ANNAPOLIS — In just a few weeks, Maryland Gov. Martin O’Malley (D) can sink his teeth in a bill designed to help dog bite victims.
But a bill aimed at closing a loophole that lets part-time school employees and coaches escape prosecution for sexual conduct with a minor looks to be headed to a conference committee.
The clock is ticking on lawmakers. On Monday, lawmakers face a “cross over” deadline. Bills from one chamber that miss the deadline face extra procedural steps before passage in the other chamber.
For two years, the General Assembly has been trying to overturn a court ruling that declared pit bulls inherently dangerous and held landlords strictly liable for the bites of their tenants’ dogs.
The House on Wednesday passed a measure that the Senate passed Feb. 28 that increases protection for dog bite victims. It is also “breed neutral,” which means pit bulls are no more dangerous than chihuahuas.
“The end is in sight,” said Sen. Brian E. Frosh (D-Dist. 16) of Chevy Chase. “We’ve got a good package that helps everybody. It’s good for pet owners, good for victims of dog bites and good for landlords.”
“There’s no doubt in my mind that this year we’ve solved the issue,” said Del. Luiz R.S. Simmons (D-Dist. 17) of Rockville. “It will be signed by the governor as emergency legislation and hopefully we’ve solved more problems than we’ve created.”
Frosh and Simmons crafted the compromise.
Sen. Jamie B. Raskin was not nearly as confident about his legislation that would close the loophole that lets part-time school employees escape prosecution when they have sex with a minor.
The House and Senate versions of his bill differ slightly in the definition of who is considered a person of authority.
Maryland law currently criminalizes sexual conduct between people who are considered to be in a position of authority and minors in their care.
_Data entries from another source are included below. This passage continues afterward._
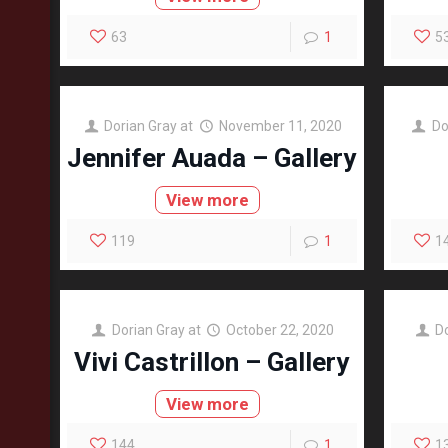
63
1
5
Dorian Gray
at
November 11, 2020
Do
Jennifer Auada – Gallery
View more
119
1
1
Dorian Gray
at
October 22, 2020
D
Vivi Castrillon – Gallery
View more
144
1
1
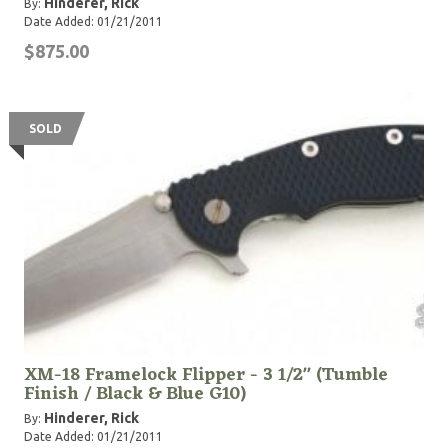
Hinderer, Rick
By:
Date Added: 01/21/2011
$875.00
SOLD
XM-18 Framelock Flipper - 3 1/2" (Tumble
Finish / Black & Blue G10)
Hinderer, Rick
By:
Date Added: 01/21/2011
But the law is limited to full-time school employees including principals, vice principals, teachers and school counselors.
Both bills expand that definition to include part-time teachers and coaches.
The House bill goes further, though, including volunteers and those who work for sports and recreational facilities.
Both the House and Senate bills have crossed over to the other chambers’ judicial committee, but Raskin (D-Dist. 20) of Takoma Park said it looks like a conference committee could be convened to try to reconcile the differing versions.
The legislation was written in response to a case in Montgomery County in which a 47-year-old part-time coach was charged with having sex with a 16-year-old. Because of the way Maryland law is written, prosecutors decided they couldn’t charge the coach.